In 2020, due to COVID-19, the festival moved to November.

==Guests==
Over the years, the festival's guests have included Debra Messing, Alan Cumming, Lea DeLaria, film producer Christine Vachon (Boys Don’t Cry, Carol, Far From Heaven); LGBT community 'legends' such as Bruce La Bruce, John Waters-star Mink Stole, Wieland Speck (Berlinale Panorama curator), Michael Stutz, Kim Yutani (director of programming for the Sundance Film Festival), Lorenzo Vigas (Golden Lion Award Winner/Venice Film Festival – From Afar), Marcio Reolon, Filipe Matzembacher (Teddy Award Winner/Berlin International Film Festival – Hard Paint), Martín Rodríguez Redondo (Marilyn), Jay Brannan (Shortbus), Jamie Babbit (But I’m a Cheerleader), Angela Robinson (D.E.B.S.), Cheryl Dunye (The Watermelon Woman), Mark Christopher (54), Alantė Kavaitė (The Summer of Sangailė), Daniel Ribeiro (The Way He Looks), Melanie Mayron (Snapshots), Madeleine Olnek (Wild Nights with Emily), Thom Fitzgerald (The Hanging Garden); international trans activists and performers: Buck Angel, Gigi Gorgeous, Miss Rosewood, Zazie de Paris, Maya Jafer and many more.

==Opening Night Films==

- 2006 - Mysterious Skin
- 2007 - The Gymnast
- 2008 - FD Tel Aviv
- 2009 - Strella
- 2010 - I Love you Phillip Morris
- 2011 - Melting Away
- 2012 - Leave It on the Floor
- 2013 - Snails in The Rain
- 2014 - Guttman X 5
- 2015 - Fresno
- 2016 - Oriented
- 2017 - The Wound
- 2018 - My Days of Mercy
- 2019 - 15 Years
- 2024 - The Belle from Gaza
- 2025 - Kiss of the Spider Woman

== Selected films, screened at festival ==
- Mysterious Skin. Directed by Greg Araki
- One Kiss. Directed by Ivan Cotroneo
- The Wound. Directed by John Trengove

== Controversies ==
=== Funding 2012 ===
The Israeli Film Council threatened to withdraw funding for the festival; however it did not cancel the funding.

=== Calls for boycott ===
==== 2017 ====
A number of scheduled speakers canceled their attendance at the event in response to pressure from the BDS movement. The speakers who withdrew their participation are South African director John Trengrove, Canadian author and screenwriter of Pakistani descent Fawzia Mirza, Palestinian Nadia Ibrahim, who was supposed to sit in a jury panel, and Swiss Jasna Fritzi Bauer, though only Trengrove, Mirza and Ibrahim cited the BDS movement. Jasna Fritzi Bauer and Helene Hegemann claimed schedule clashes as a reason for cancellation.
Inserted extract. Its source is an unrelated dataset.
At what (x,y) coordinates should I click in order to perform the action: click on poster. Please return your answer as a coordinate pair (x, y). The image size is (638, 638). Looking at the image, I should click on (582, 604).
Despite speakers withdrawal, there were not changes in the screen program and the films of those who cancelled their participation were shown during the festival. John Trengrove cancelled his participation after he arrived to Israel on festival dime. Palestinian Israeli actress Samira Saraya and filmmaker Maysaloun Hamoud participated in the festival.

==== 2020 ====
More than 100 filmmakers from 15 countries signed a petition launched by the Palestinian Campaign for the Academic and Cultural Boycott of Israel calling for a boycott of the festival out of solidarity with the struggle by the Palestinian queer community. Among the signatories are filmmakers Charlotte Prodger, Alain Guiraudie, Thomas Allen Harris, Harjant Gill, Ian Iqbal Rashid, Sarah Schulman, John Greyson, Adrian Stimson, Richard Fung, Catherine Gund and Raquel Freire, as well as film scholars Alexandra Juhasz, Thomas Waugh, Marc Siegel, Shohini Ghosh and Chris Berry.

==== 2021 ====
In October 2021, over 200 celebrities, including Mila Kunis, Billy Porter, Neil Patrick Harris, Helen Mirren, Lance Bass and Jeremy Piven, signed an open letter rejecting calls for a boycott of the Tel Aviv International LGBT Film Festival.